Iconoclastas contra el Mayo francés

Como es natural, a quienes más ha molestado la novela ha sido a críticos como Guy Scarpetta, que califica de "nuevos reaccionarios" a los escritores que como Houellebecq se atreven a tocar el sagrado mayo. A estos críticos progres se han sumado, tanto en Francia como en España, otros más jóvenes que ni siquiera saben por qué son progres ni lo que significó serlo en momentos felizmente ya superados (y para ellos envidiables) en los que la rebeldía y la intransigencia eran inexcusables. Quizás les convendría reflexionar sobre lo que se dice en las citas de Auguste Comte con las que Houellebecq abre algunos de los capítulos del libro: "En las épocas revolucionarias, los que se atribuyen con tan extraño orgullo el fácil mérito de haber incitado a sus contemporáneos a las pasiones anárquicas, no se dan cuenta de que su lamentable triunfo aparente se debe, sobre todo, a una disposición espontánea, determinada por el conjunto de la situación social correspondiente". (Curso de filosofía positiva, Lección 48) y "Cuando hay que modificar o renovar la doctrina fundamental, las generaciones sacrificadas en las que se opera la transformación siguen siendo esencialmente ajenas a ella, y a menudo directamente hostiles" (Llamamiento a los conservadores). En ellas está, a mi entender, la clave de lo que pretende explicarnos esta novela.

Es evidente que se ha levantado la veda y hay ahora en Francia una generación de novelistas, como Houellebecq, que están atreviéndose a revisar sin tapujos lo que se conoce como la "revolución de mayo del 68" -una de las últimas revoluciones burguesas triunfantes- cuyos antecedentes, como todo el mundo sabe, están en el movimiento que se originó en Estados Unidos, protagonizado por los hijos de la ira, la generación beat y sus descendientes ideológicos, los hippies californianos de los años sesenta y setenta, sustentados teórica y literariamente por elementos como Allan Watts, Paul Tillich, Carlos Castaneda (por citar a algunos de los que menciona Houellebecq en su novela) sin olvidarnos del inefable Marcuse. Todo ello al ritmo de una música de excelente calidad y mejores resultados comerciales.

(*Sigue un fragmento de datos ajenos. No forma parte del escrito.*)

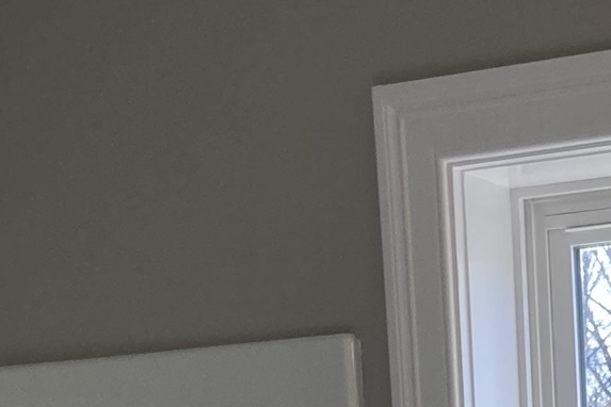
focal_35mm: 117
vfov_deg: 9.7
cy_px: 1119
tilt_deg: -12.0
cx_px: 724
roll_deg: +1.7
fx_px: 1986
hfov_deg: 16.8
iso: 32
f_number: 1.8
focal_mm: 3.99
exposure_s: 1/120
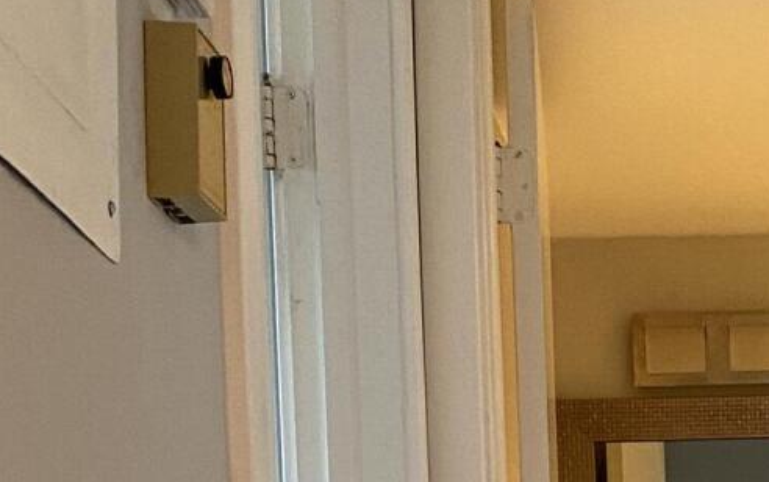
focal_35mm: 112
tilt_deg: -0.4
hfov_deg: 18.0
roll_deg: +1.9
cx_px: 810
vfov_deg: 10.8
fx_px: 2348
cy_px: 922
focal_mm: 4.25
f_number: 1.8
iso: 160
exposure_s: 1/60
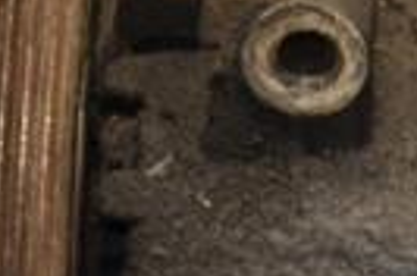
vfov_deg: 2.4
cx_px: 527
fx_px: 6671
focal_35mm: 577
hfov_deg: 3.6
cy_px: 292
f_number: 5.6
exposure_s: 1/80
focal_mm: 85
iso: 800
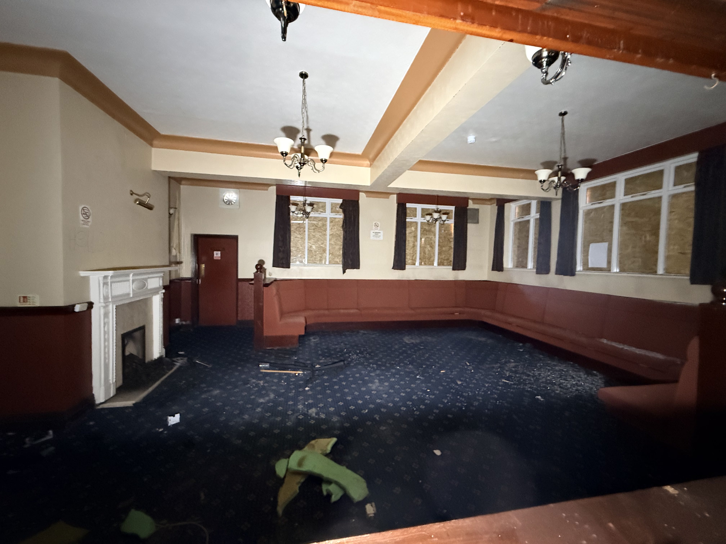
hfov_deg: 102.1
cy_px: 272
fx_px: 294
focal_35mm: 14
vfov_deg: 85.7
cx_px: 363
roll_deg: -1.7
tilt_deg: -2.1
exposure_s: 1/34
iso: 1600
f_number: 2.2
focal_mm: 2.22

Hundir la vida y destrozar los sentimientos

El cuestionable triunfo de esa "revolución floral", así como la situación social que le corresponde y la determina, están soberbiamente dramatizados por el autor de este libro. Los protagonistas del invento -dice Houellebecq- "tenían en cuenta los avances de la cibernética, de la psicolingüística y de las técnicas de desprogramación... Se trataba sobre todo de liberar al individuo, de liberar su potencial creativo profundo". Es decir: se trataba de hundir la vida al prójimo, de destrozar sus sentimientos y su cuerpo y de arrojar los restos al basurero de la Historia sin importarles las consecuencias. Pero, así como Flaubert se dedicó a ridiculizar a la clase media emergente durante la segunda mitad del siglo XIX francés: la pequeña burguesía (sus lugares comunes, su hipocresía y su obcecado adocenamiento), lo que Houellebecq ridiculiza a su vez (y esto es lo que más ha molestado a los progres) no son los antecedentes americanos del fenómeno social cuya malignidad describe y denuncia -y si me apuran ni siquiera sus derivaciones sesentayochescas- sino su recuelo, sus patéticos resabios. Con una lucidez que sólo puede dar el conocimiento directo y profundo de lo retratado, arremete contra la beatería posprogresista dominante en una sociedad que ha engullido y digerido con excelente provecho todos aquellos valores contestatarios y supuestamente subversivos, convirtiendo, como decía Azorín, la heterodoxia de ayer en la ortodoxia de hoy.


Añoranza elitista de la adversidad

Unas palabras más para intentar comprender la obcecada pervivencia de lo "progre", sustentada por unos valores ya tan poco subversivos, tan rutinarios. Es evidente que los "veteranos" del mayo del 68 han creado una complicidad y una mitología muy duradera y muy similar a la que describe el crítico Cyril Connolly respecto a los "escolares" de los colegios elitistas británicos. Él lo llamaba "el síndrome de la adolescencia permanente": las experiencias vividas por esos escolares fueron tan intensas que dominaron sus vidas impidiéndoles su desarrollo. George Orwell (por cierto, gran fustigador de la beatería socialista de su época, que no era una época cualquiera) lo atribuye a la regalada y afortunada vida de esos "rebeldes", que en el fondo añoraban los sobresaltos de la adversidad, lo que explicaría, según él, la incapacidad de "la enorme tribu llamada "la gente de derecha de las izquierdas", para comprender lo que significaban las purgas del régimen ruso y los horrores del primer plan quinquenal y que les resultara tan fácil perdonarlos". (Dentro de la ballena). Pues eso.